Guilty of Romance, de Sono Sion

Guilty of Romance, de Sono Sion

Izumi est une femme mariée à un romancier célèbre. Elle s’occupe des tâches ménagères et du confort de son mari, dans un mariage dépourvu de sensualité et de romance. Prisonnière de cette monotonie, elle décide de s’évader en posant nue et en couchant avec d’autres hommes. Elle rencontre un jour une femme mystérieuse, prostituée, qui deviendra son mentor et l’initiera à la prostitution, pour la guider vers l’entrée du « Château ».

Un soir, un cadavre féminin est découvert violemment mutilé dans un taudis du quartier des Love Hotels de Tokyo. Comment en est-on arrivé là ?

Sono Sion signe là son troisième opus de sa « Trilogie de la haine », après Love Exposure et Cold Fish. Réalisateur japonais largement reconnu par la critique internationale, habitué des festivals (Cold Fish et Himizu furent primés à la Mostra de Venise et à Deauville Asie), il était pourtant boudé par les distributeurs français.
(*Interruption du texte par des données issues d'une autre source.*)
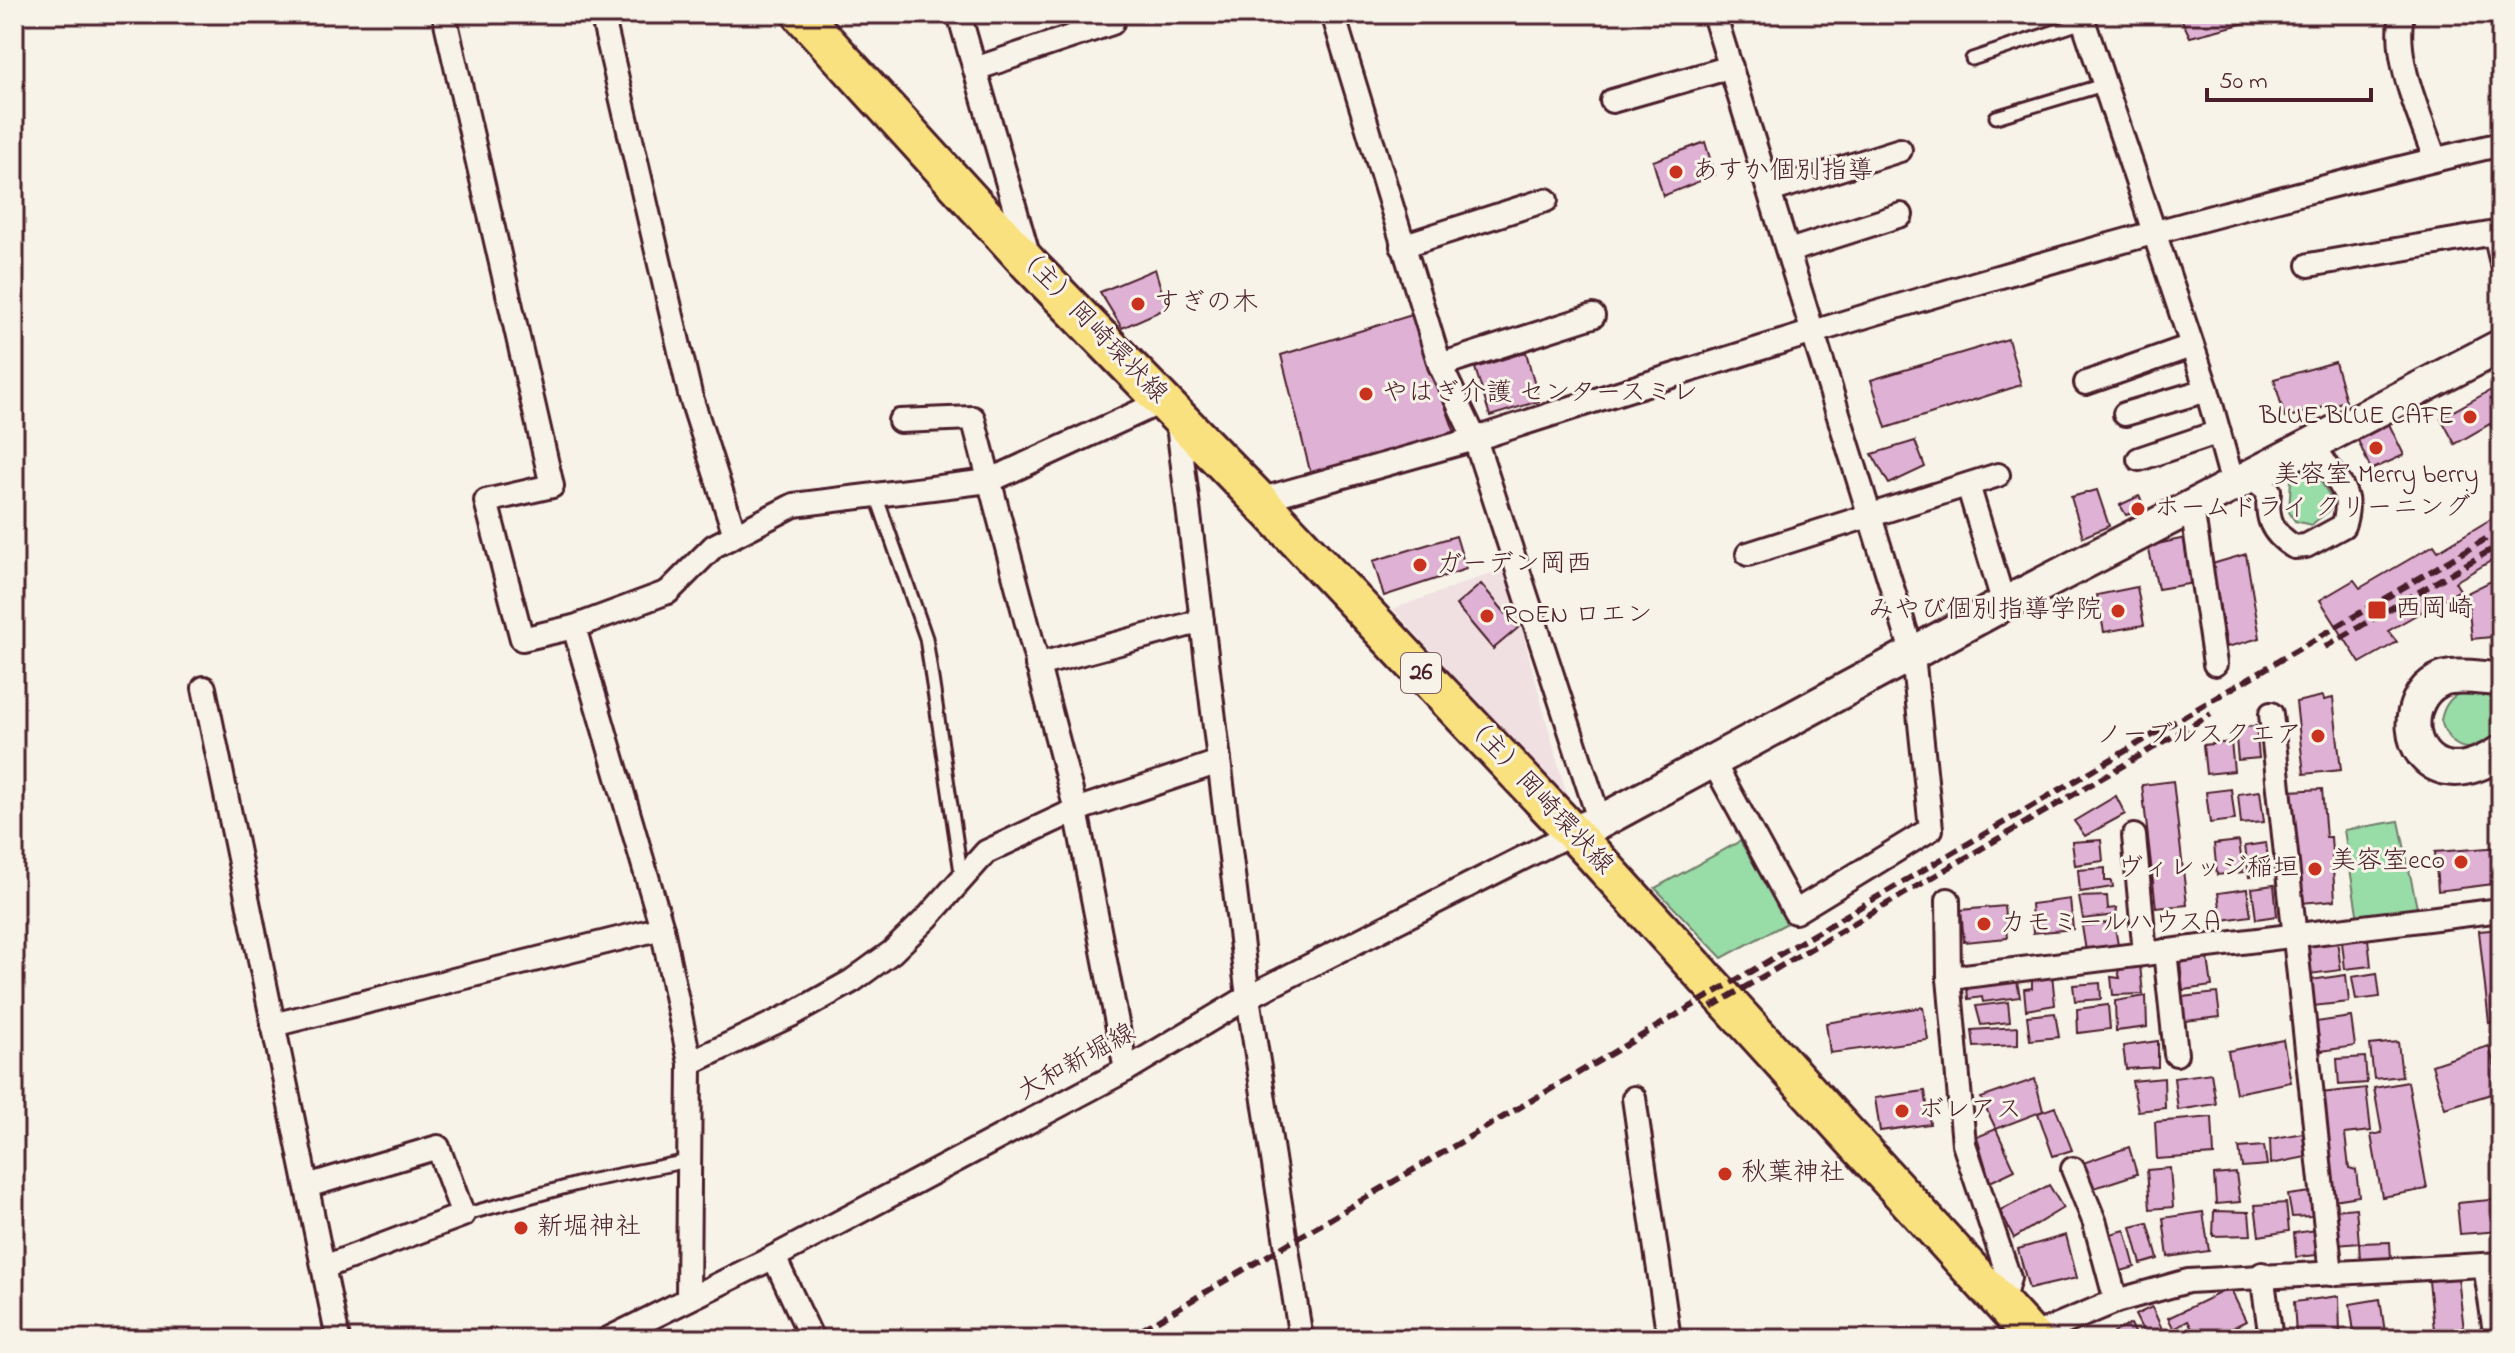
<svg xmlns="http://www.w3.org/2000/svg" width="2515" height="1353" font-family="'Indie Flower','Klee One',sans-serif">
	<rect width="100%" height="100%" fill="#f7f3e8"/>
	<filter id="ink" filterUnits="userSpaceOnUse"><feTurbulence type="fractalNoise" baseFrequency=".0125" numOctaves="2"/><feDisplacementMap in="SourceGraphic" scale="16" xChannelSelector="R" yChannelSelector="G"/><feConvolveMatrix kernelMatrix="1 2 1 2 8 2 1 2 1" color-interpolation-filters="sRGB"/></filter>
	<g filter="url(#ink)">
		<polygon fill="#f0e0e2" points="1505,568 1569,804 1393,609"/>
		<g fill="#98dca8" stroke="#717e6a" stroke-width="2">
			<polygon points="2304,467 2312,467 2333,501 2329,511 2311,525 2295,521 2289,512 2291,479"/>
			<path d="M2501 690V740C2473 753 2450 754 2441 720 2448 686 2471 691 2501 690Z"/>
			<polygon points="2399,821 2417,908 2358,920 2344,830"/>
			<polygon points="1740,841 1789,922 1722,958 1655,888"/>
		</g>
		<g fill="#dfb2d5" stroke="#4a1f2b" stroke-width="2">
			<polygon points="2179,14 2281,14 2190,37"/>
			<polygon points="1705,142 1715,175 1663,196 1653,161"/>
			<polygon points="1155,269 1167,308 1122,328 1100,292"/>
			<polygon points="1412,315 1455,433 1311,475 1281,355"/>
			<polygon points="2008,339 2021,385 1886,428 1871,380"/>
			<polygon points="1526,352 1539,401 1490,416 1475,368"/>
			<polygon points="2335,362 2346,401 2285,418 2274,379"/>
			<polygon points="2493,389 2501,433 2496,436 2490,424 2455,444 2441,418"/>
			<polygon points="2388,422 2404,455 2371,470 2357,438"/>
			<polygon points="1915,441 1925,467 1889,484 1872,454"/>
			<polygon points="2097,490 2109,526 2083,537 2071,497"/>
			<polygon points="2139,496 2146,509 2126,515 2120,505"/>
			<polygon points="2501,513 2501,555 2455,582 2460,590 2388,631 2397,642 2360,663 2320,600 2354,580 2360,588 2434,545 2438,551"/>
			<polygon points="1456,536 1466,569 1384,596 1373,561"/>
			<polygon points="2190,537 2200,582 2158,589 2148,546"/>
			<polygon points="2246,554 2260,638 2227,647 2212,564"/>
			<polygon points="2501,576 2501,636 2472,639 2467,593"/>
			<polygon points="1481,584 1518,628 1493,649 1456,605"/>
			<polygon points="2137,587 2144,625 2104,632 2097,595"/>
			<polygon points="2323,696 2324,700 2333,698 2341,770 2304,774 2296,702"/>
			<polygon points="2256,726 2259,758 2238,760 2235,728"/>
			<polygon points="2231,742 2234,771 2206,774 2203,745"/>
			<polygon points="2173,781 2187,905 2156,908 2142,785"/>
			<polygon points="2231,789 2235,820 2210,823 2206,792"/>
			<polygon points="2322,789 2326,837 2331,837 2335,900 2301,903 2290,791"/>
			<polygon points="2260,791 2264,822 2241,824 2238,794"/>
			<polygon points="2116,796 2125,814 2085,836 2074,821"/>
			<polygon points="2101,840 2103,861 2075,865 2072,842"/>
			<polygon points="2239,841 2243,872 2217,875 2214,844"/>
			<polygon points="2266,843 2270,874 2249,877 2245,846"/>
			<polygon points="2501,847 2501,883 2438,891 2435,852"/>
			<polygon points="2105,868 2105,881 2112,881 2113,887 2080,892 2078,870"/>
			<polygon points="2274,885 2277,916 2256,919 2252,888"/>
			<polygon points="2247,889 2251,916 2222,920 2218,893"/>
			<polygon points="2107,896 2108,909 2117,908 2116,915 2083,919 2079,897"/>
			<polygon points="2070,899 2073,929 2033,933 2031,904"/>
			<polygon points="2004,906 2007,938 1964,942 1961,910"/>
			<polygon points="2114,922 2118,945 2086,951 2082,926"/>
			<polygon points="2501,929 2501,1021 2489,1023 2479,931"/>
			<polygon points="2368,939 2371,966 2345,969 2342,942"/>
			<polygon points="2337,940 2341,970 2310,974 2307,943"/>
			<polygon points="2208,958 2212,986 2183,990 2180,962"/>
			<polygon points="2140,965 2143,994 2113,995 2111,977 2120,978 2117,967"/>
			<polygon points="2052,973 2055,1005 2026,1010 2024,989 2032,988 2032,976"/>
			<polygon points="2377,973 2380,997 2356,1000 2352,977"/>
			<polygon points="2346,975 2349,1002 2313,1006 2310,980"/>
			<polygon points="2016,976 2020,997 1983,1002 1982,997 1968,999 1967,987 1982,986 1983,980"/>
			<polygon points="2100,983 2101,999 2075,1001 2073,985"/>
			<polygon points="2217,993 2220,1017 2185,1021 2182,997"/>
			<polygon points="2146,996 2147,1027 2116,1031 2115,1001"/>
			<polygon points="2008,1002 2010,1022 1981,1025 1976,1006"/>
			<polygon points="2108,1005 2110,1029 2078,1033 2077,1009"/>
			<polygon points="1923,1007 1928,1040 1830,1053 1826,1023"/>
			<polygon points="2055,1013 2059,1037 2030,1040 2027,1016"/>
			<polygon points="2351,1017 2355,1046 2321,1051 2316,1022"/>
			<polygon points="2018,1027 2018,1045 1974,1047 1972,1030"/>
			<polygon points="2283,1040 2291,1082 2236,1093 2228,1051"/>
			<polygon points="2158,1041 2158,1067 2126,1069 2123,1046"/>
			<polygon points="2398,1042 2402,1076 2374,1079 2370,1045"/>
			<polygon points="2489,1046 2501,1091 2445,1108 2432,1065"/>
			<polygon points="2365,1057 2367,1083 2339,1085 2337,1059"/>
			<polygon points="2211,1073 2216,1104 2178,1110 2174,1078"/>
			<polygon points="2164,1078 2165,1108 2138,1111 2132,1081"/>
			<polygon points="2035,1079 2043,1111 1996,1129 1981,1098"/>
			<polygon points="2408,1082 2427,1189 2382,1197 2371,1135 2382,1133 2374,1088"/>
			<polygon points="2366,1088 2371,1131 2345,1134 2349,1168 2356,1170 2359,1196 2333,1200 2321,1093"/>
			<polygon points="1925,1091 1930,1124 1880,1131 1875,1098"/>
			<polygon points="2055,1107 2072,1150 2053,1156 2038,1113"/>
			<polygon points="2212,1117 2214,1155 2157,1159 2155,1122"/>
			<polygon points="1996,1129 2015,1170 1990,1182 1977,1137"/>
			<polygon points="2303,1133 2306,1157 2271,1164 2270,1139"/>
			<polygon points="2264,1146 2267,1165 2242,1167 2239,1148"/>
			<polygon points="2129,1147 2137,1174 2091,1189 2080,1164"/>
			<polygon points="2170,1168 2173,1207 2150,1209 2147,1170"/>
			<polygon points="2236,1173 2240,1202 2216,1204 2214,1175"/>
			<polygon points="2049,1185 2063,1208 2014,1238 2000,1211"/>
			<polygon points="2311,1192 2312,1216 2292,1217 2288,1195"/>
			<polygon points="2501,1199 2501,1231 2460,1234 2457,1203"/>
			<polygon points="2286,1203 2289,1231 2259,1236 2255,1205"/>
			<polygon points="2356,1208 2359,1243 2337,1245 2334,1210"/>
			<polygon points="2214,1211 2249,1212 2251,1235 2213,1236"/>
			<polygon points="2203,1212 2209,1251 2168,1257 2163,1218"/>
			<polygon points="2148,1223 2158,1259 2141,1264 2131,1227"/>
			<polygon points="2125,1230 2135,1267 2121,1271 2111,1234"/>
			<polygon points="2317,1230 2317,1255 2296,1257 2294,1233"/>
			<polygon points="2066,1235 2077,1278 2029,1289 2018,1249"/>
			<polygon points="2390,1242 2391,1259 2360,1260 2359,1243"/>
			<polygon points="2458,1277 2465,1339 2435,1339 2429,1281"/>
			<polygon points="2230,1288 2246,1321 2210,1339 2197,1339 2188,1321 2174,1329 2168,1318"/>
			<polygon points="2339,1296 2340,1335 2296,1335 2294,1302"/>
			<polygon points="2380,1299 2386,1339 2355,1339 2350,1304"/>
			<polygon points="2152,1307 2162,1329 2146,1337 2135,1315"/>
			<polygon points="2130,1324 2137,1339 2117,1339 2114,1332"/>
			<polygon points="1975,1331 1976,1339 1936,1339"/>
		</g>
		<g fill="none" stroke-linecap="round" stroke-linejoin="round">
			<defs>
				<g id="lane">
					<polyline points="1972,59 2083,22"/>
					<polyline points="1996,117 2103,85"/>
					<polyline points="876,495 926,638 962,879"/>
					<polyline points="463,1215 588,1181 688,1161"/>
				</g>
				<g id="street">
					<polyline points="444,14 552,486 486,501 522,639 574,627 668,592 714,546 794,505 989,481 1163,401"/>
					<polyline points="602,14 690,394 735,535"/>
					<polyline points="959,14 1028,254"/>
					<path d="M1333 14 1440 365 1475 439C1814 329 2154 225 2501 144"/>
					<polyline points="2081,14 2207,390 2233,484"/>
					<path d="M2402 14C2393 61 2420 115 2435 159"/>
					<polyline points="975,69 1112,23"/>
					<polyline points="1612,101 1731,67"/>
					<polyline points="1770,191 1900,150"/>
					<polyline points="1402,246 1546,200"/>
					<polyline points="1789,251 1901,215"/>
					<polyline points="2309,265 2495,233 2501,259"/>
					<polyline points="1440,365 1593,316"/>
					<polyline points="2086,383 2191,346"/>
					<polyline points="2125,414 2207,390"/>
					<polyline points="1177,417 1248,997 1301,1339"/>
					<polyline points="900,421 973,418 1076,810 1126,1070"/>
					<polyline points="2139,459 2219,432"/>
					<path d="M2250 476 2269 491C2266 517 2270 532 2294 547L2306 546 2343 526C2357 487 2330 478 2314 445"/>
					<polyline points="1968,485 2004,604"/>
					<polyline points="1259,500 1475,439 1600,822"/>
					<polyline points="2192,507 2215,664"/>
					<polyline points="1748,554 1998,475"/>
					<polyline points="574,627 662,928 690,1063 688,1299"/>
					<polyline points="1037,665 1202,621"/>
					<polyline points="204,688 338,1339"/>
					<polyline points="2271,714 2331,1274"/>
					<polyline points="1712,760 1795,912 1931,829 1913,655 1714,14"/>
					<polyline points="2134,836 2145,953"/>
					<polyline points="1948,900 1949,978 2501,910"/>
					<polyline points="2165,951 2176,1054"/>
					<polyline points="1949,978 1964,1144 2009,1278 2002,1303"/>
					<polyline points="273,1025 662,928"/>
					<polyline points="690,1063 793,1014 852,981 892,952 928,917 986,852 1076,810 1219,762"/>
					<polyline points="1634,1098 1669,1339"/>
					<polyline points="2073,1169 2095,1223 2116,1301"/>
					<polyline points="307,1186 438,1147 463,1215 324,1267"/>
					<polyline points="774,1257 812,1339"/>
					<polyline points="2485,1265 2496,1339"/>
					<polyline points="2262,1274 2271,1339"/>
					<polyline points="2032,1336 2116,1301 2188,1281 2501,1264"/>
					<polyline points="608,1339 774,1257 1126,1070 1248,997 1572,833"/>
				</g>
				<g id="secondary">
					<path d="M2501 679C2483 679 2454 672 2438 681 2403 699 2405 760 2447 768 2465 772 2487 761 2501 752"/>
					<polyline points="1572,833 1600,822 2004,604 2501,346"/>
				</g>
				<polyline id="primary" points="801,14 1031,266 1259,500 1589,850 2034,1339"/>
			</defs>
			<use href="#lane" stroke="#4a1f2b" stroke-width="17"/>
			<use href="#street" stroke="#4a1f2b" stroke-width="28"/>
			<use href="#secondary" stroke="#4a1f2b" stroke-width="38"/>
			<use href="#primary" stroke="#4a1f2b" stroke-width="42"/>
			<use href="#lane" stroke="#f7f3e8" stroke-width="11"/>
			<use href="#street" stroke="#f7f3e8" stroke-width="22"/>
			<use href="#secondary" stroke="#f7f3e8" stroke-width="32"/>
			<use href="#primary" stroke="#fae180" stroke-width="36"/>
			<g stroke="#4a1f2b" stroke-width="6" stroke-dasharray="12 6" stroke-linecap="butt">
				<polyline points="2325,647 2501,544"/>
				<polyline points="1711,1007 2211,714"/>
				<polyline points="1126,1339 2501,530"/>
			</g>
		</g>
	</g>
	<g fill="#c8321e" stroke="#f7f3e8" stroke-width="3">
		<circle cx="1676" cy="172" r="8"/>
		<circle cx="1138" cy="304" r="8"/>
		<circle cx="1366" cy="394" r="8"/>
		<circle cx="2470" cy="417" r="8"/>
		<circle cx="2376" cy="448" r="8"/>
		<circle cx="2138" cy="509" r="8"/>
		<circle cx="1420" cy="565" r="8"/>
		<rect x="2367" y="600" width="20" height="20" rx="4"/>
		<circle cx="2118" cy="611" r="8"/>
		<circle cx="1487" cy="616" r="8"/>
		<circle cx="2318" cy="736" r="8"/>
		<circle cx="2461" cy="862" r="8"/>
		<circle cx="2315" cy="869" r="8"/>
		<circle cx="1984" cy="924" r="8"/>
		<circle cx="1902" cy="1111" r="8"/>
		<circle cx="1725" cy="1174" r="8"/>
		<circle cx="521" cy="1228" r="8"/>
	</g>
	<g text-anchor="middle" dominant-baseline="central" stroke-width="6" stroke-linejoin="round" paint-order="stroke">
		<rect fill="#f7f3e8" stroke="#7e5f64" stroke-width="2" x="1401" y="653" width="40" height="40" rx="6"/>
		<g font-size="24" font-weight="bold" fill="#4a1f2b">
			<text x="1421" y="673">26</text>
		</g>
		<g font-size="26" fill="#4a1f2b" stroke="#f7f3e8" text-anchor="start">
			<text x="1692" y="172">あすか個別指導</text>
			<text x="1154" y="304">すぎの木</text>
			<text x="1382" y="394">やはぎ介護 センタースミレ</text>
			<text x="2454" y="417" text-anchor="end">BLUE BLUE CAFE</text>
			<text x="2376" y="476" text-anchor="middle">美容室 Merry berry</text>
			<text x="2154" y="509">ホームドライ クリーニング</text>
			<text x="1436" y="565">ガーデン岡西</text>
			<text x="2395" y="610">西岡崎</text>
			<text x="2102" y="611" text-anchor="end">みやび個別指導学院</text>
			<text x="1503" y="616">ROEN ロエン</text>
			<text x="2302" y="736" text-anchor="end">ノーブルスクエア</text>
			<text x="2445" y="862" text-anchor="end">美容室eco</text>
			<text x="2299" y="869" text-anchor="end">ヴィレッジ稲垣</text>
			<text x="2000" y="924">カモミールハウスA</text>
			<text x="1918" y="1111">ボレアス</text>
			<text x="1741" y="1174">秋葉神社</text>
			<text x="537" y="1228">新堀神社</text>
		</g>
		<g font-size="26" fill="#4a1f2b" stroke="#f7f3e8">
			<text transform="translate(1090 325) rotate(46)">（主）岡崎環状線</text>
			<text transform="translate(1537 795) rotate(47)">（主）岡崎環状線</text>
			<text transform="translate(1077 1063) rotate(-29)">大和新堀線</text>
		</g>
	</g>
	<rect width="2515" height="1353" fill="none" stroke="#f7f3e8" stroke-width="48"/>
	<rect x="24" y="24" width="2467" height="1305" fill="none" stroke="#4a1f2b" stroke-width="3" filter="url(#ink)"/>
	<path d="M2207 88v12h164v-12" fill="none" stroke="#4a1f2b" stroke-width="4"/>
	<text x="2219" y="88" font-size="24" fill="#4a1f2b" stroke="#f7f3e8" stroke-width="6" paint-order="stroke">50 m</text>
</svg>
Guilty of Romance est donc sa première diffusion dans l’hexagone, et il faut espérer qu’elle laisse sa marque. Il faut dire que le génie de Sono Sion est un peu déroutant, et sa fascination pour la perversion humaine le rend extrêmement dérangeant.

Guilty of Romance est un film féministe, même si ce n’est pas évident dès le début tant il s’amuse à troubler son audience. Le réalisateur cherche à rendre compte de cette fracture entre la société japonaise traditionnelle, et celle qu’elle est en train de devenir. Alors que Cold Fish s’intéressait aux hommes et à la perte de leur virilité, Guilty of Romance illustre le sort des femmes qui refusent de se laisser soumettre et entraver par la tradition. Bien sûr, avec Sono Sion, cette dualité entre individu et société s’exprime par la violence (physique comme morale) et par le sexe. Le film plonge le spectateur dans la plus totale des confusions en adoptant une narration un peu psyché, et n’utilise que très peu l’artifice de la surprise (ce fameux moment dans un thriller où vous savez qu’un truc va surgir dans pas longtemps mais que vous vous faites avoir quand même). Il privilégie un traumatisme sur la longueur, faisant perdre tout repère à un public qu’il se charge d’achever ensuite. Le moyen est très efficace pour faire passer le message de fond, et surtout il est assez unique.

Le film bénéficie de même de la pluridisciplinarité de Sono Sion, qui en plus d’être réalisateur est aussi poète. La narration tourne autour de cette poésie de la perversion, faire de la décadence quelque chose de transcendant, de libérateur. Le personnage de la prostituée, Mitsuko (professeur de littérature le jour), devient un mentor pour Izumi qu’elle cherche à élever par le vice tout en livrant un discours philosophique et poétique assez abstrait au cours du film. Le propos tourne autour de ce rejet pour la femme de la pureté du foyer (tout blanc) pour lui préférer la déviance des Love Hotels (rouges et sombres). En se soumettant au foyer et à la monotonie de leur mariage, les femmes se rendent finalement « coupables d’amour ».  Le parti pris est extrêmement provocateur, Sono Sion refuse la finesse, il veut frapper fort, éveiller son public par le délirium malsain et le choc des images.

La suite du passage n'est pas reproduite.